Finding of mental disorder requires the establishment of four elements:
1. an abnormal state of mind;
2. whether the abnormal state of mind is of a continuous or intermittent natures;
3. whether the abnormal state of mind is characterised by delusions or disorders of mood, perception, volition or cognition;
4. the degree of seriousness that represents a danger to self or others or seriously diminishes capacity for self care.
Difficulty arises around compulsory treatment, as, while the definition of mental disorder is a legal one, not a medical one, decisions around detaining a patient or enforcing compulsory treatment are made by clinical staff. When a clinician is deciding whether or not to treat someone without their consent, their application of the requirements to treat someone compulsorily may vary from their colleagues'. Stephanie du Fresne argues

"Some clinicians want to see evidence of the psychopathology mentioned in the definition of mental disorder before they conclude mental disorder is present. Others accept that the reference to 'intermittent' psychopathology is not present at the s10 assessment but is persuasively described in recent clinical assessments by others".

====Abnormal state of mind====
Whilst section 2 is unclear as to what constitutes an "abnormal state of mind", the courts have found that this is a legal term that "measure the patient's mental state with reference to what is perceived as normal by the community".
This definition allows for conditions that may be classified as a mental disorder by the medical profession (such as sexual dysfunction) to avoid legal definition that would allow those with such a condition to be subject to compulsory treatment under the Mental Health Act.

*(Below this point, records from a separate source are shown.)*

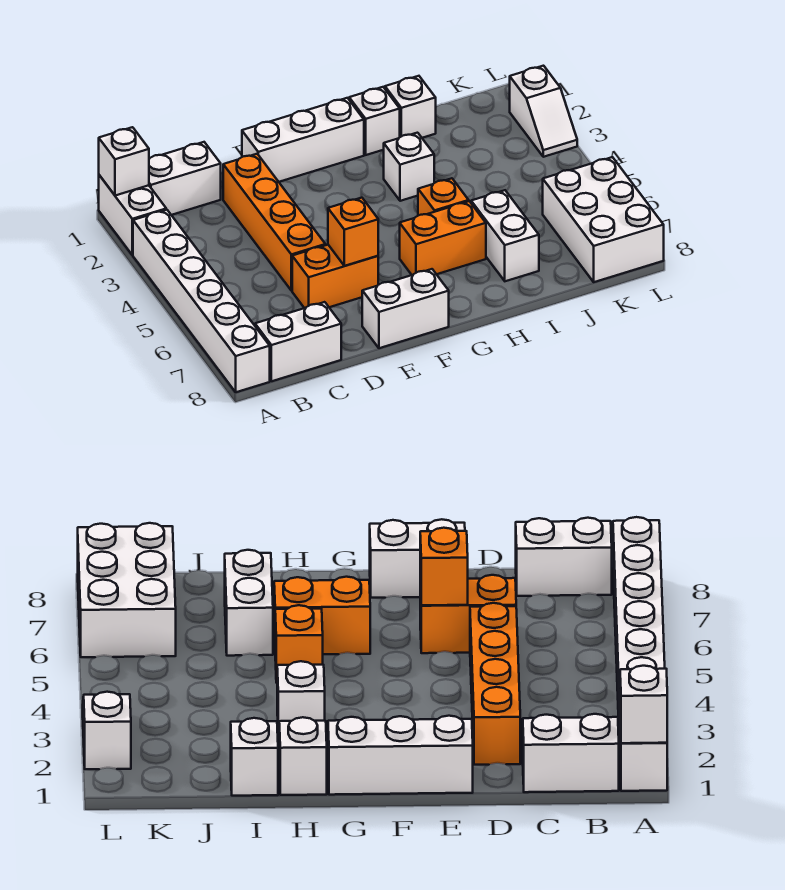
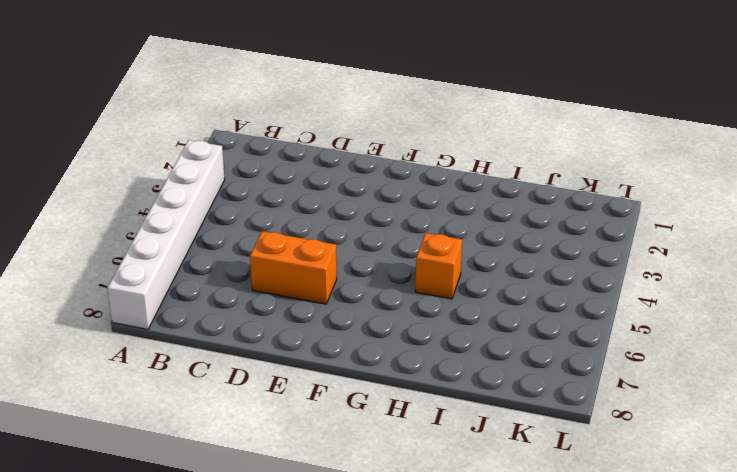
none -> white brick A1:A2 level 1
none -> white brick B1:C1 level 1
none -> white brick B8:C8 level 1

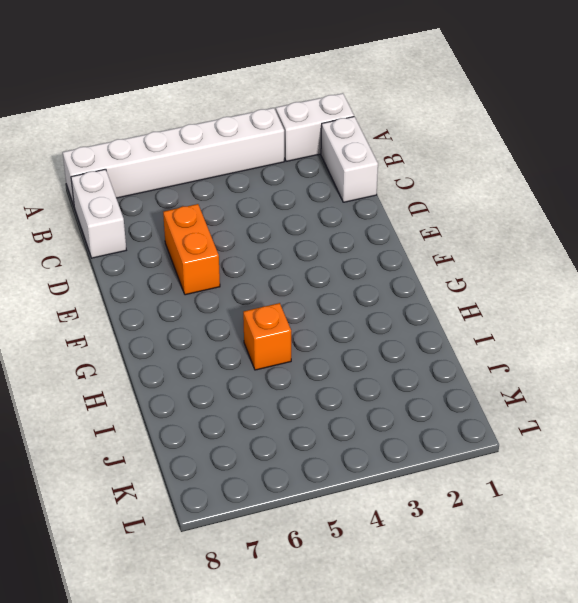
none -> orange brick D2:D5 level 1
none -> white brick E1:G1 level 1
none -> white brick E8:F8 level 1

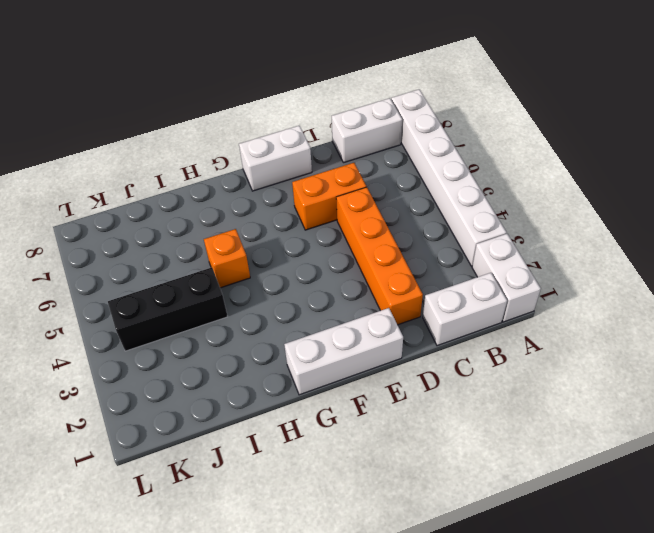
black brick I4:K4 level 1 -> none
none -> orange brick G6:H6 level 1
none -> white brick H1 level 1
none -> white brick H3 level 1

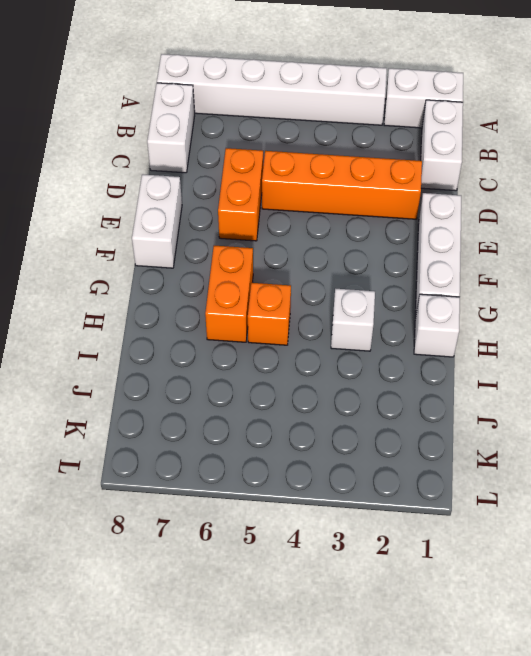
none -> white brick I1 level 1
none -> white brick I6:I7 level 1
none -> white brick K6:L8 level 1

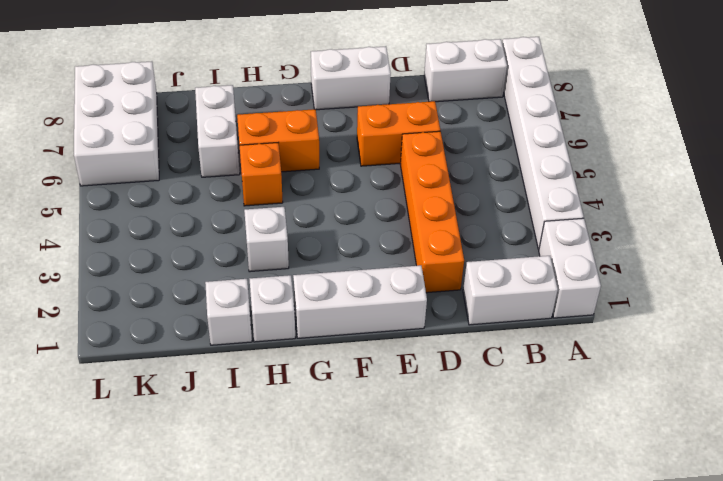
none -> white slope L2:L3 level 1 top 2
none -> white brick A1 level 2
none -> orange brick E6 level 2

====Continuous or intermittent====
Remission of mental illness does not necessarily mean that an individual is no longer mentally disordered. The inclusion of the word "intermittent" gives clinicians scope to ensure patient compliance with treatment where treatment has caused remission and ceasing treatment would lead to a resurgence of illness.

===Part 6 of the Act===
Part 6 of the MHA lays out the rights of patients receiving mental health care. These rights are:
1. General right to information
2. Respect of cultural identity
3. Right to treatment
4. Right to be informed about treatment
5. Further rights in case of visual or audio recording
6. Right to independent psychiatric advice
7. Right to legal advice
8. Right to company, and seclusion
9. Right to receive visitors and make phone calls
10. Right to receive letters and postal articles
11. Right to send letters and postal articles
12. Right to complain when rights are breached
Whilst a number of these rights were included in the previous Mental Health Act (1969), others are new to statute. However, some, such as the right to receive visitors and make phone calls, were considered fundamental, and it was seen as unnecessary to include them in statute. Section 64 of the Act states that a person has to receive a statement of their rights under the Act in writing at the commencement of treatment. However, in practice it may not always be appropriate to give this information to patients if they are acutely unwell. These rights are contextual. Patients have these rights because of their status as a psychiatric inpatient.

====Informed consent====
For the treatment of mental health, capacity to consent is not judged by the person's mental health status (i.e. if they have been diagnosed with a mental illness) but in relation to the significance of the decision to be made. Patients may be capable of consenting to (or refusing) some procedures but not others.

==Special patients==
A special patient is someone who has entered the mental health system through the criminal justice system. They are individuals who have been found unfit to plead, acquitted on account of insanity, or have been committed to a hospital or facility on conviction. Special patients are subject to far greater controls in regards to re-classification and discharge decisions, whilst patients may simply be discharged from hospital directly from hospital by clinicians. The discharge of a special patient is decided not based on the patient's clinical responsiveness but rather based on the overriding concerns for the safety of the public.